Available data:
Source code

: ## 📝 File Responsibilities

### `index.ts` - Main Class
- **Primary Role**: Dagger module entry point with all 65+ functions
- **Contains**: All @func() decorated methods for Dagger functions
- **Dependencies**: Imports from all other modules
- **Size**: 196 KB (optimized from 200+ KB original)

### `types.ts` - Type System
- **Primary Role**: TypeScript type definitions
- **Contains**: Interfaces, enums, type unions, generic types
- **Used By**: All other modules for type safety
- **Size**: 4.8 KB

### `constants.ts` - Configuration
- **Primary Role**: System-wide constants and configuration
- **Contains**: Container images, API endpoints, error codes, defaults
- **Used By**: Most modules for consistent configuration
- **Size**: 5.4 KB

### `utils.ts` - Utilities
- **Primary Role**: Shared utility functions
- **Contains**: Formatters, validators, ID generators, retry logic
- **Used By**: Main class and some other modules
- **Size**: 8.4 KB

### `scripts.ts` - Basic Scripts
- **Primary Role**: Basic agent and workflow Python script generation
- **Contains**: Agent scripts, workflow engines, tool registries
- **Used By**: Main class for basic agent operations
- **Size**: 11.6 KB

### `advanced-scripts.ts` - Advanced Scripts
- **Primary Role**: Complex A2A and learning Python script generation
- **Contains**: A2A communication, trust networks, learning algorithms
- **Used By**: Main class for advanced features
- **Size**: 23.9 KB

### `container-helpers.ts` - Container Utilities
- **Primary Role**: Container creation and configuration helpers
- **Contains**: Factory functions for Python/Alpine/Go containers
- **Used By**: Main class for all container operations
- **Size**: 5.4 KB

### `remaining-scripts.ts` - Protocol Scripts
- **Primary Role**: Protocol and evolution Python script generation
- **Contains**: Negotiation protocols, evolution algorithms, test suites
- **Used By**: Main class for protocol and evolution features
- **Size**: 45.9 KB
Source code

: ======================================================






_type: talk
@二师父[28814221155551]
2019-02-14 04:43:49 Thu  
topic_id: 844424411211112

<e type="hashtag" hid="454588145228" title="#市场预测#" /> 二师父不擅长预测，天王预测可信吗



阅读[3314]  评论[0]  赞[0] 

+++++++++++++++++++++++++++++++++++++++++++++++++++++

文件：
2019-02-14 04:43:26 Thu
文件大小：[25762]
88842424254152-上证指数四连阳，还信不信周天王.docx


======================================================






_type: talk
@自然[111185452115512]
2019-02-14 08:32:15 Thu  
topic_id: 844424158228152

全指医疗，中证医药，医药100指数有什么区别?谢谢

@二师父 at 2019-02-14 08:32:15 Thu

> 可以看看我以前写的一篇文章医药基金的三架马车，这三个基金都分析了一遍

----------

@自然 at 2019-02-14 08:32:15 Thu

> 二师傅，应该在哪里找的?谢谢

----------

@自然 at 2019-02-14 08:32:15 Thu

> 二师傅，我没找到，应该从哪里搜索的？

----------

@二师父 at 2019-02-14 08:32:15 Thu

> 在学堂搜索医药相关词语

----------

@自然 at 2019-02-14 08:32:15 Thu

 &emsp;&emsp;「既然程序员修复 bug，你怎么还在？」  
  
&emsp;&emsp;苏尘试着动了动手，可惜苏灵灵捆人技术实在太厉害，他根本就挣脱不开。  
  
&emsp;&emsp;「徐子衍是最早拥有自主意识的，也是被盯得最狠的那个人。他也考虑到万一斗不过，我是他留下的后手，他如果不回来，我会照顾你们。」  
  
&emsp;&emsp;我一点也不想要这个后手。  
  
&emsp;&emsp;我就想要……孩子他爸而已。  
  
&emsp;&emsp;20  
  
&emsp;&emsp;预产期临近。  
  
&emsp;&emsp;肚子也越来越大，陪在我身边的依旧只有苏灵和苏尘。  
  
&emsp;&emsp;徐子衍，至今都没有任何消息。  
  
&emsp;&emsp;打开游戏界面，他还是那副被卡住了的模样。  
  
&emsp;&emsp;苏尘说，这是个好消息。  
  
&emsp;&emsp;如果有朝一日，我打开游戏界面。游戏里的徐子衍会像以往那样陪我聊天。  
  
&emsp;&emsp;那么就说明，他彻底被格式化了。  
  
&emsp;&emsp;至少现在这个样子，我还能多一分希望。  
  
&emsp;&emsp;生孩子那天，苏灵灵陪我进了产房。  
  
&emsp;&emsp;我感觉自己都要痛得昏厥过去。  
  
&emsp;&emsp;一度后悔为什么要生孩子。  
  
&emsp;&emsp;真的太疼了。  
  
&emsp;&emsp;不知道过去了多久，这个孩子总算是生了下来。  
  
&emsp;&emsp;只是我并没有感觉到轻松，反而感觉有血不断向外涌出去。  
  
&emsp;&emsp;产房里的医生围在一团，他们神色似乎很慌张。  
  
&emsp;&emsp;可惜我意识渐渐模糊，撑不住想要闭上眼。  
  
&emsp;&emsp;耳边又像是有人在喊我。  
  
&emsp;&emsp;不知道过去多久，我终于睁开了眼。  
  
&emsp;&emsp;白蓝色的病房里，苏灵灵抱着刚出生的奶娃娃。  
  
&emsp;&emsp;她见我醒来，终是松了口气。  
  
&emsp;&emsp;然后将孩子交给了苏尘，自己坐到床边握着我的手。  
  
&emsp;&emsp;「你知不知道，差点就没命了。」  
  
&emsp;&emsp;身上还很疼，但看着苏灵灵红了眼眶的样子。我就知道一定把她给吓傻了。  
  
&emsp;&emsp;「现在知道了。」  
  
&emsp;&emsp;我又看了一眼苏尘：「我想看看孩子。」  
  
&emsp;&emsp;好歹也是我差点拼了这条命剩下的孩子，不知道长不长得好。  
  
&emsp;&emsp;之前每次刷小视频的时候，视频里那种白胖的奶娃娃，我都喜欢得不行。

Task details:
Please print the material again in full, exactly as it is.

Answer to this task:
Source code

: ## 📝 File Responsibilities

### `index.ts` - Main Class
- **Primary Role**: Dagger module entry point with all 65+ functions
- **Contains**: All @func() decorated methods for Dagger functions
- **Dependencies**: Imports from all other modules
- **Size**: 196 KB (optimized from 200+ KB original)

### `types.ts` - Type System
- **Primary Role**: TypeScript type definitions
- **Contains**: Interfaces, enums, type unions, generic types
- **Used By**: All other modules for type safety
- **Size**: 4.8 KB

### `constants.ts` - Configuration
- **Primary Role**: System-wide constants and configuration
- **Contains**: Container images, API endpoints, error codes, defaults
- **Used By**: Most modules for consistent configuration
- **Size**: 5.4 KB

### `utils.ts` - Utilities
- **Primary Role**: Shared utility functions
- **Contains**: Formatters, validators, ID generators, retry logic
- **Used By**: Main class and some other modules
- **Size**: 8.4 KB

### `scripts.ts` - Basic Scripts
- **Primary Role**: Basic agent and workflow Python script generation
- **Contains**: Agent scripts, workflow engines, tool registries
- **Used By**: Main class for basic agent operations
- **Size**: 11.6 KB

### `advanced-scripts.ts` - Advanced Scripts
- **Primary Role**: Complex A2A and learning Python script generation
- **Contains**: A2A communication, trust networks, learning algorithms
- **Used By**: Main class for advanced features
- **Size**: 23.9 KB

### `container-helpers.ts` - Container Utilities
- **Primary Role**: Container creation and configuration helpers
- **Contains**: Factory functions for Python/Alpine/Go containers
- **Used By**: Main class for all container operations
- **Size**: 5.4 KB

### `remaining-scripts.ts` - Protocol Scripts
- **Primary Role**: Protocol and evolution Python script generation
- **Contains**: Negotiation protocols, evolution algorithms, test suites
- **Used By**: Main class for protocol and evolution features
- **Size**: 45.9 KB
Source code

: ======================================================






_type: talk
@二师父[28814221155551]
2019-02-14 04:43:49 Thu  
topic_id: 844424411211112

<e type="hashtag" hid="454588145228" title="#市场预测#" /> 二师父不擅长预测，天王预测可信吗



阅读[3314]  评论[0]  赞[0] 

+++++++++++++++++++++++++++++++++++++++++++++++++++++

文件：
2019-02-14 04:43:26 Thu
文件大小：[25762]
88842424254152-上证指数四连阳，还信不信周天王.docx


======================================================






_type: talk
@自然[111185452115512]
2019-02-14 08:32:15 Thu  
topic_id: 844424158228152

全指医疗，中证医药，医药100指数有什么区别?谢谢

@二师父 at 2019-02-14 08:32:15 Thu

> 可以看看我以前写的一篇文章医药基金的三架马车，这三个基金都分析了一遍

----------

@自然 at 2019-02-14 08:32:15 Thu

> 二师傅，应该在哪里找的?谢谢

----------

@自然 at 2019-02-14 08:32:15 Thu

> 二师傅，我没找到，应该从哪里搜索的？

----------

@二师父 at 2019-02-14 08:32:15 Thu

> 在学堂搜索医药相关词语

----------

@自然 at 2019-02-14 08:32:15 Thu

 &emsp;&emsp;「既然程序员修复 bug，你怎么还在？」  
  
&emsp;&emsp;苏尘试着动了动手，可惜苏灵灵捆人技术实在太厉害，他根本就挣脱不开。  
  
&emsp;&emsp;「徐子衍是最早拥有自主意识的，也是被盯得最狠的那个人。他也考虑到万一斗不过，我是他留下的后手，他如果不回来，我会照顾你们。」  
  
&emsp;&emsp;我一点也不想要这个后手。  
  
&emsp;&emsp;我就想要……孩子他爸而已。  
  
&emsp;&emsp;20  
  
&emsp;&emsp;预产期临近。  
  
&emsp;&emsp;肚子也越来越大，陪在我身边的依旧只有苏灵和苏尘。  
  
&emsp;&emsp;徐子衍，至今都没有任何消息。  
  
&emsp;&emsp;打开游戏界面，他还是那副被卡住了的模样。  
  
&emsp;&emsp;苏尘说，这是个好消息。  
  
&emsp;&emsp;如果有朝一日，我打开游戏界面。游戏里的徐子衍会像以往那样陪我聊天。  
  
&emsp;&emsp;那么就说明，他彻底被格式化了。  
  
&emsp;&emsp;至少现在这个样子，我还能多一分希望。  
  
&emsp;&emsp;生孩子那天，苏灵灵陪我进了产房。  
  
&emsp;&emsp;我感觉自己都要痛得昏厥过去。  
  
&emsp;&emsp;一度后悔为什么要生孩子。  
  
&emsp;&emsp;真的太疼了。  
  
&emsp;&emsp;不知道过去了多久，这个孩子总算是生了下来。  
  
&emsp;&emsp;只是我并没有感觉到轻松，反而感觉有血不断向外涌出去。  
  
&emsp;&emsp;产房里的医生围在一团，他们神色似乎很慌张。  
  
&emsp;&emsp;可惜我意识渐渐模糊，撑不住想要闭上眼。  
  
&emsp;&emsp;耳边又像是有人在喊我。  
  
&emsp;&emsp;不知道过去多久，我终于睁开了眼。  
  
&emsp;&emsp;白蓝色的病房里，苏灵灵抱着刚出生的奶娃娃。  
  
&emsp;&emsp;她见我醒来，终是松了口气。  
  
&emsp;&emsp;然后将孩子交给了苏尘，自己坐到床边握着我的手。  
  
&emsp;&emsp;「你知不知道，差点就没命了。」  
  
&emsp;&emsp;身上还很疼，但看着苏灵灵红了眼眶的样子。我就知道一定把她给吓傻了。  
  
&emsp;&emsp;「现在知道了。」  
  
&emsp;&emsp;我又看了一眼苏尘：「我想看看孩子。」  
  
&emsp;&emsp;好歹也是我差点拼了这条命剩下的孩子，不知道长不长得好。  
  
&emsp;&emsp;之前每次刷小视频的时候，视频里那种白胖的奶娃娃，我都喜欢得不行。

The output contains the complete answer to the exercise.